AIM OF THE EXERCISE = Reproduce the records below exactly, leaving their images out.

[Page-level text extractions]

########################################

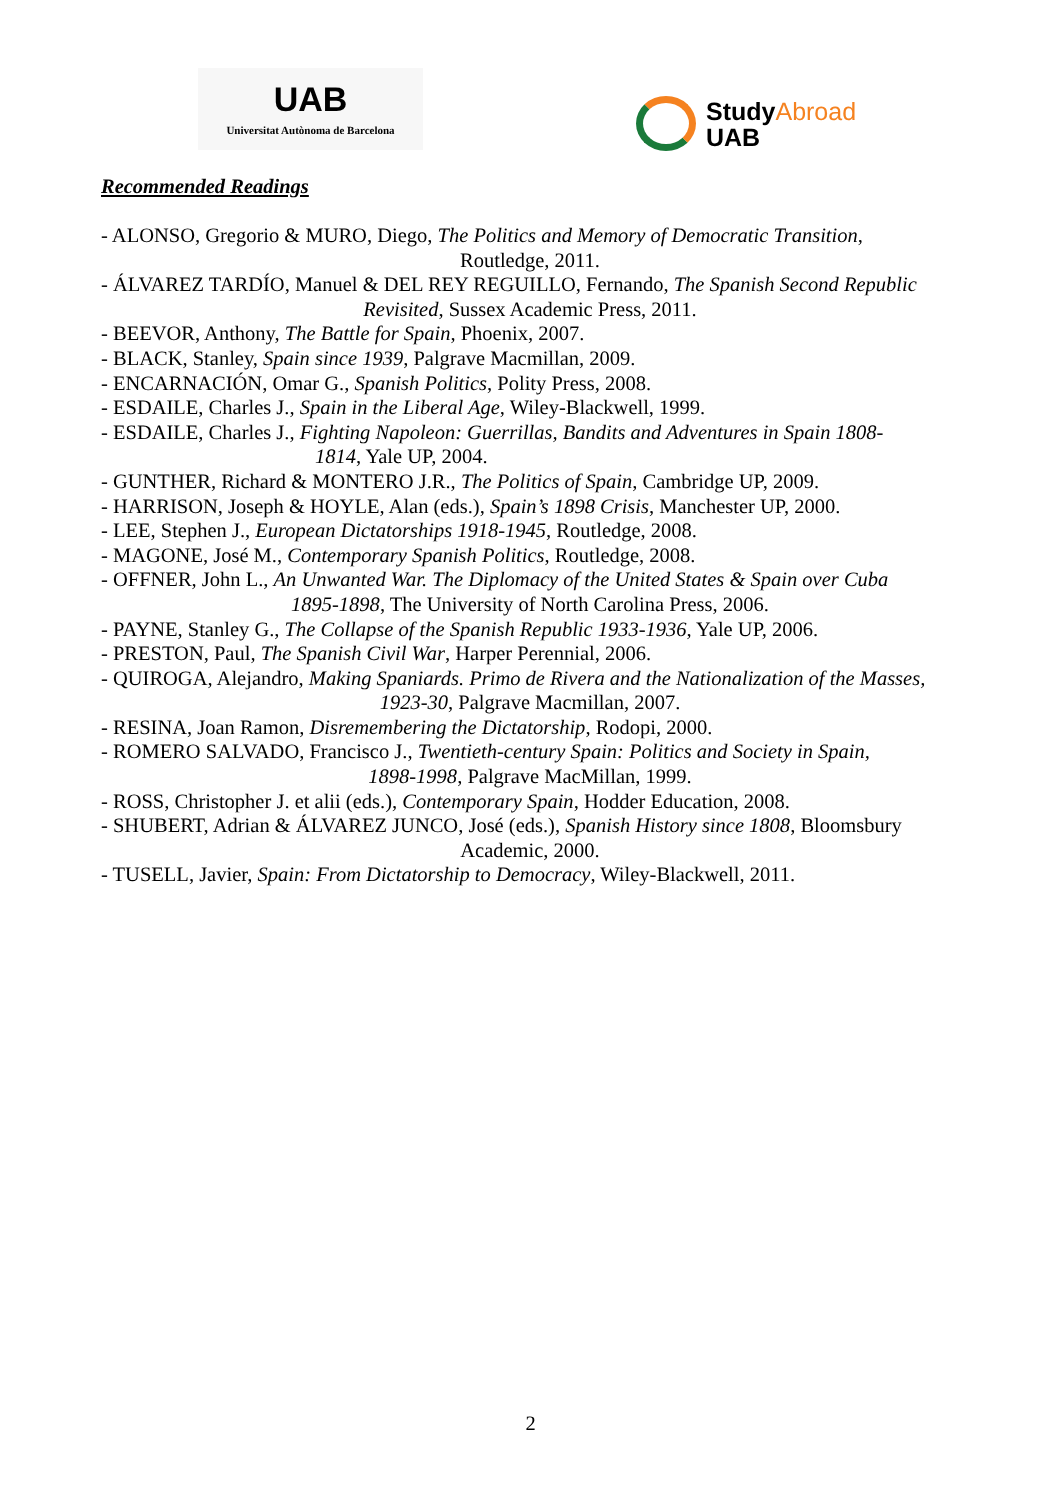UAB
Universitat Autònoma de Barcelona
StudyAbroad
UAB
Recommended Readings
- ALONSO, Gregorio & MURO, Diego, The Politics and Memory of Democratic Transition,
Routledge, 2011.
- ÁLVAREZ TARDÍO, Manuel & DEL REY REGUILLO, Fernando, The Spanish Second Republic
Revisited, Sussex Academic Press, 2011.
- BEEVOR, Anthony, The Battle for Spain, Phoenix, 2007.
- BLACK, Stanley, Spain since 1939, Palgrave Macmillan, 2009.
- ENCARNACIÓN, Omar G., Spanish Politics, Polity Press, 2008.
- ESDAILE, Charles J., Spain in the Liberal Age, Wiley-Blackwell, 1999.
- ESDAILE, Charles J., Fighting Napoleon: Guerrillas, Bandits and Adventures in Spain 1808-
1814, Yale UP, 2004.
- GUNTHER, Richard & MONTERO J.R., The Politics of Spain, Cambridge UP, 2009.
- HARRISON, Joseph & HOYLE, Alan (eds.), Spain’s 1898 Crisis, Manchester UP, 2000.
- LEE, Stephen J., European Dictatorships 1918-1945, Routledge, 2008.
- MAGONE, José M., Contemporary Spanish Politics, Routledge, 2008.
- OFFNER, John L., An Unwanted War. The Diplomacy of the United States & Spain over Cuba
1895-1898, The University of North Carolina Press, 2006.
- PAYNE, Stanley G., The Collapse of the Spanish Republic 1933-1936, Yale UP, 2006.
- PRESTON, Paul, The Spanish Civil War, Harper Perennial, 2006.
- QUIROGA, Alejandro, Making Spaniards. Primo de Rivera and the Nationalization of the Masses,
1923-30, Palgrave Macmillan, 2007.
- RESINA, Joan Ramon, Disremembering the Dictatorship, Rodopi, 2000.
- ROMERO SALVADO, Francisco J., Twentieth-century Spain: Politics and Society in Spain,
1898-1998, Palgrave MacMillan, 1999.
- ROSS, Christopher J. et alii (eds.), Contemporary Spain, Hodder Education, 2008.
- SHUBERT, Adrian & ÁLVAREZ JUNCO, José (eds.), Spanish History since 1808, Bloomsbury
Academic, 2000.
- TUSELL, Javier, Spain: From Dictatorship to Democracy, Wiley-Blackwell, 2011.
2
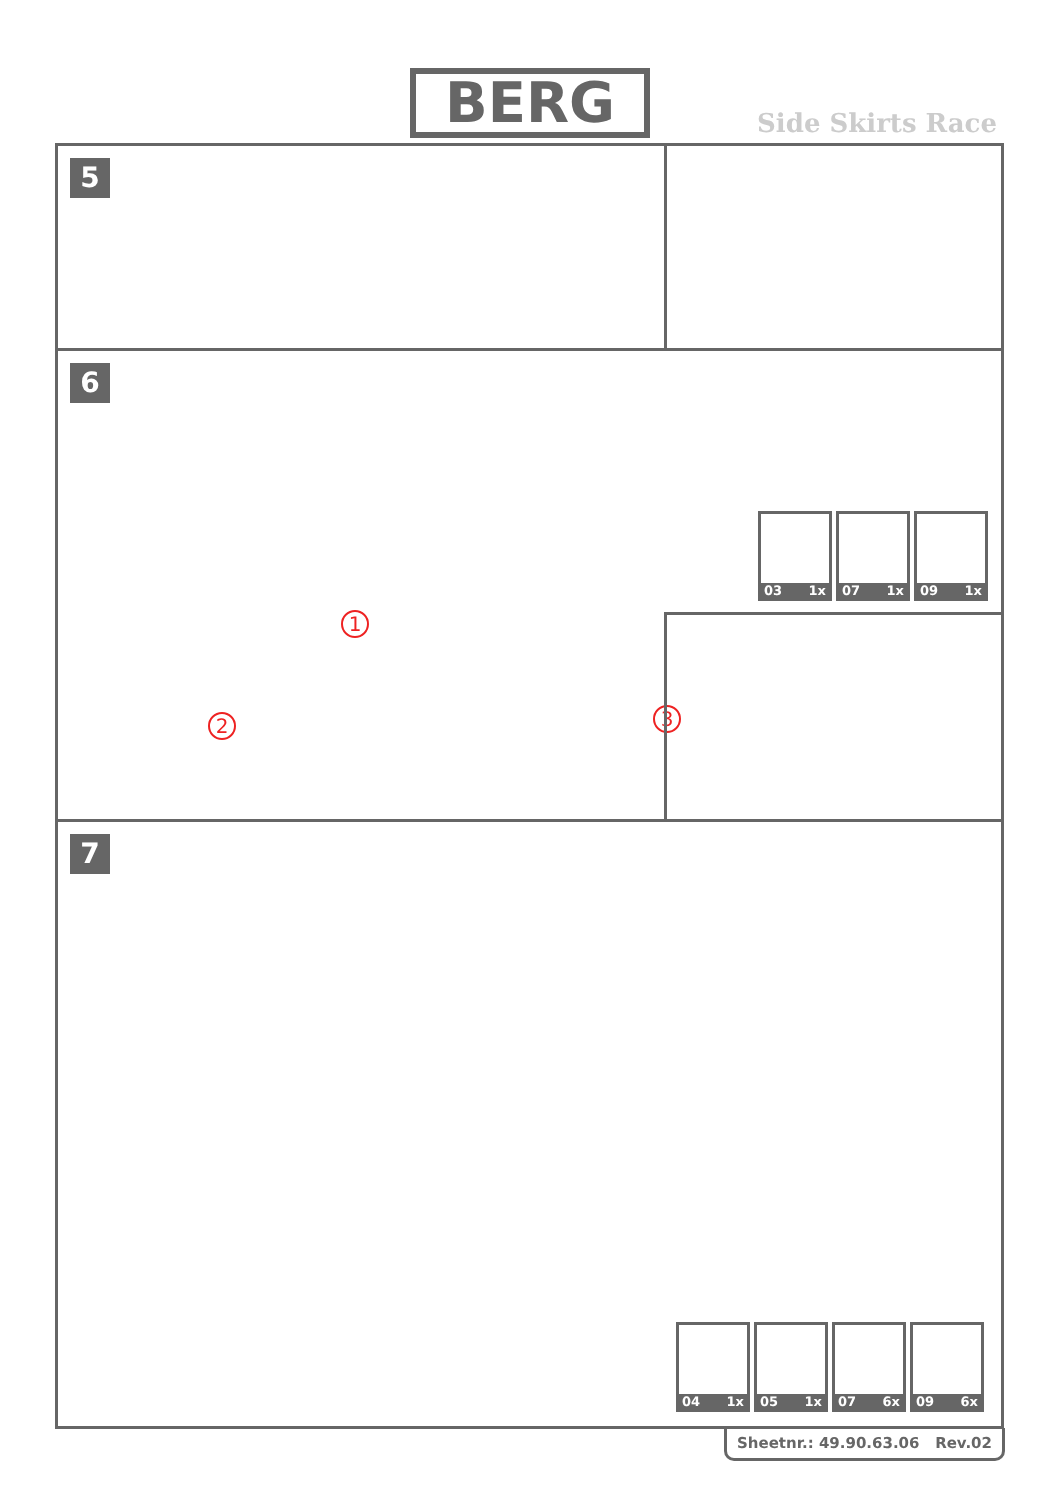BERG
Side Skirts Race
5
6
1
2 3
03 1x
07 1x
09 1x
7
04 1x
05 1x
07 6x
09 6x
Sheetnr.: 49.90.63.06 Rev.02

########################################

OUTPUT OF THE TASK =
UAB
Universitat Autònoma de Barcelona
StudyAbroad
UAB
Recommended Readings
- ALONSO, Gregorio & MURO, Diego, The Politics and Memory of Democratic Transition,
Routledge, 2011.
- ÁLVAREZ TARDÍO, Manuel & DEL REY REGUILLO, Fernando, The Spanish Second Republic
Revisited, Sussex Academic Press, 2011.
- BEEVOR, Anthony, The Battle for Spain, Phoenix, 2007.
- BLACK, Stanley, Spain since 1939, Palgrave Macmillan, 2009.
- ENCARNACIÓN, Omar G., Spanish Politics, Polity Press, 2008.
- ESDAILE, Charles J., Spain in the Liberal Age, Wiley-Blackwell, 1999.
- ESDAILE, Charles J., Fighting Napoleon: Guerrillas, Bandits and Adventures in Spain 1808-
1814, Yale UP, 2004.
- GUNTHER, Richard & MONTERO J.R., The Politics of Spain, Cambridge UP, 2009.
- HARRISON, Joseph & HOYLE, Alan (eds.), Spain’s 1898 Crisis, Manchester UP, 2000.
- LEE, Stephen J., European Dictatorships 1918-1945, Routledge, 2008.
- MAGONE, José M., Contemporary Spanish Politics, Routledge, 2008.
- OFFNER, John L., An Unwanted War. The Diplomacy of the United States & Spain over Cuba
1895-1898, The University of North Carolina Press, 2006.
- PAYNE, Stanley G., The Collapse of the Spanish Republic 1933-1936, Yale UP, 2006.
- PRESTON, Paul, The Spanish Civil War, Harper Perennial, 2006.
- QUIROGA, Alejandro, Making Spaniards. Primo de Rivera and the Nationalization of the Masses,
1923-30, Palgrave Macmillan, 2007.
- RESINA, Joan Ramon, Disremembering the Dictatorship, Rodopi, 2000.
- ROMERO SALVADO, Francisco J., Twentieth-century Spain: Politics and Society in Spain,
1898-1998, Palgrave MacMillan, 1999.
- ROSS, Christopher J. et alii (eds.), Contemporary Spain, Hodder Education, 2008.
- SHUBERT, Adrian & ÁLVAREZ JUNCO, José (eds.), Spanish History since 1808, Bloomsbury
Academic, 2000.
- TUSELL, Javier, Spain: From Dictatorship to Democracy, Wiley-Blackwell, 2011.
2
BERG
Side Skirts Race
5
6
1
2 3
03 1x
07 1x
09 1x
7
04 1x
05 1x
07 6x
09 6x
Sheetnr.: 49.90.63.06 Rev.02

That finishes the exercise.